▸ SUPPLIED ENTRIES
————

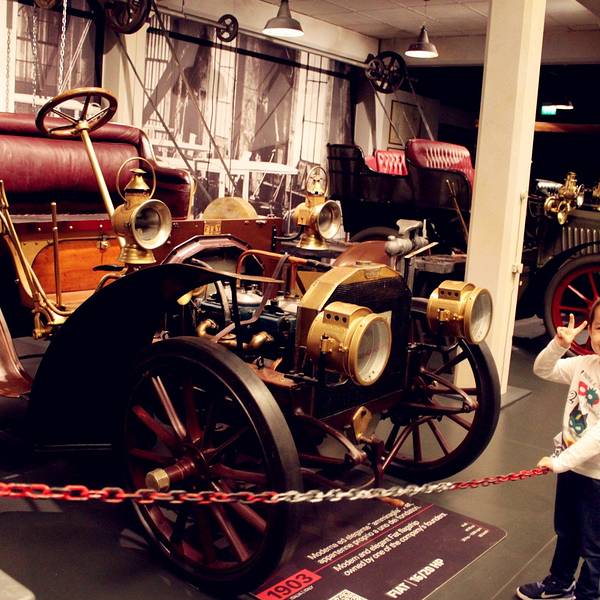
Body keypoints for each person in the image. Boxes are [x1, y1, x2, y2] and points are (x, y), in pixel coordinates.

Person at [517, 300, 600, 600]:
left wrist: (562, 461)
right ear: (590, 331)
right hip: (572, 467)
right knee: (567, 531)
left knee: (595, 547)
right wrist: (558, 345)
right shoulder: (584, 364)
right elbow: (543, 369)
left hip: (596, 477)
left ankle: (589, 595)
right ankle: (561, 582)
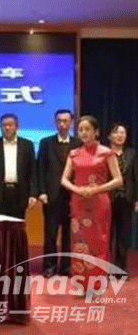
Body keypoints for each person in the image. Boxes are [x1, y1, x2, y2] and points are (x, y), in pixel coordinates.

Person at [61, 116, 123, 292]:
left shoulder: (106, 152)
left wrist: (97, 189)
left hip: (99, 202)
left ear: (96, 132)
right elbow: (64, 179)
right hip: (79, 202)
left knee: (98, 241)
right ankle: (81, 282)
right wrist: (76, 189)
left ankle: (97, 282)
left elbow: (118, 180)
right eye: (81, 130)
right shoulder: (74, 153)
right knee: (79, 242)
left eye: (87, 129)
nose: (84, 133)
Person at [37, 109, 82, 278]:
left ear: (71, 123)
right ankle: (49, 266)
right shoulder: (46, 142)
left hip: (72, 195)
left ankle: (66, 266)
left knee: (69, 234)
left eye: (66, 121)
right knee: (50, 233)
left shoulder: (78, 143)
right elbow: (40, 168)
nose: (63, 124)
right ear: (55, 123)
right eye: (59, 121)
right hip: (51, 195)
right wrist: (42, 192)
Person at [0, 113, 38, 219]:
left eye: (10, 125)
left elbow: (32, 171)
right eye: (4, 125)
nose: (7, 128)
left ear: (17, 126)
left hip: (20, 193)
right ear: (0, 127)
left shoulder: (27, 145)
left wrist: (33, 194)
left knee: (17, 225)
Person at [107, 123, 138, 277]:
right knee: (108, 234)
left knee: (123, 234)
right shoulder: (105, 153)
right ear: (109, 136)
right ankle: (106, 267)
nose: (119, 136)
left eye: (122, 133)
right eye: (116, 132)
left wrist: (136, 199)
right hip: (108, 198)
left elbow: (135, 177)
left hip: (126, 198)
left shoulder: (132, 154)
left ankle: (120, 268)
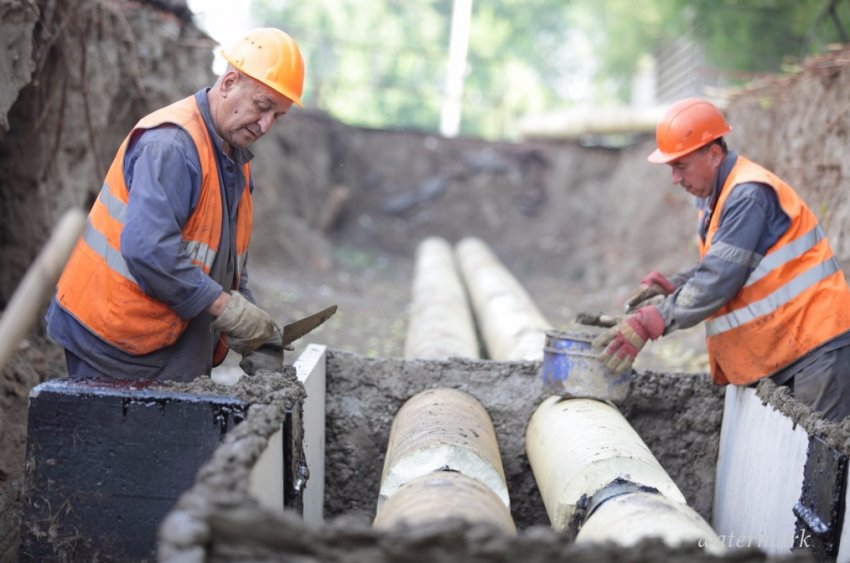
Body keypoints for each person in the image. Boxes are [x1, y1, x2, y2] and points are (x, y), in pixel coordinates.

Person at [45, 28, 305, 382]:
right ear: (229, 83)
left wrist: (251, 329)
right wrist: (227, 310)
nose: (265, 125)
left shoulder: (233, 159)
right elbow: (150, 252)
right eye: (263, 107)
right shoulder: (172, 147)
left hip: (161, 337)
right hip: (114, 340)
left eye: (278, 115)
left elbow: (224, 261)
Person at [594, 97, 850, 421]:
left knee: (819, 463)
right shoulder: (718, 195)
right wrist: (675, 285)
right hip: (795, 344)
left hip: (816, 344)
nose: (675, 178)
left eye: (680, 165)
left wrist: (652, 321)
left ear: (714, 154)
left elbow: (719, 280)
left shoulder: (747, 194)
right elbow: (729, 267)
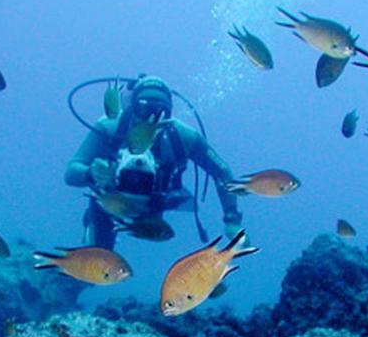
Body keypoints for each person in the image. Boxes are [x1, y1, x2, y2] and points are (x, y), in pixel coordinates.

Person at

————

▸ TASK DETAILS
Report the lines above that contain "shoulder".

▸ TASK OUTPUT
right shoulder: (584, 364)
left shoulder: (106, 152)
right shoulder: (74, 153)
right shoulder: (46, 142)
left shoulder: (78, 143)
left shoulder: (27, 145)
right shoulder: (105, 153)
left shoulder: (132, 154)
left shoulder: (233, 159)
right shoulder: (172, 147)
right shoulder: (718, 195)
left shoulder: (747, 194)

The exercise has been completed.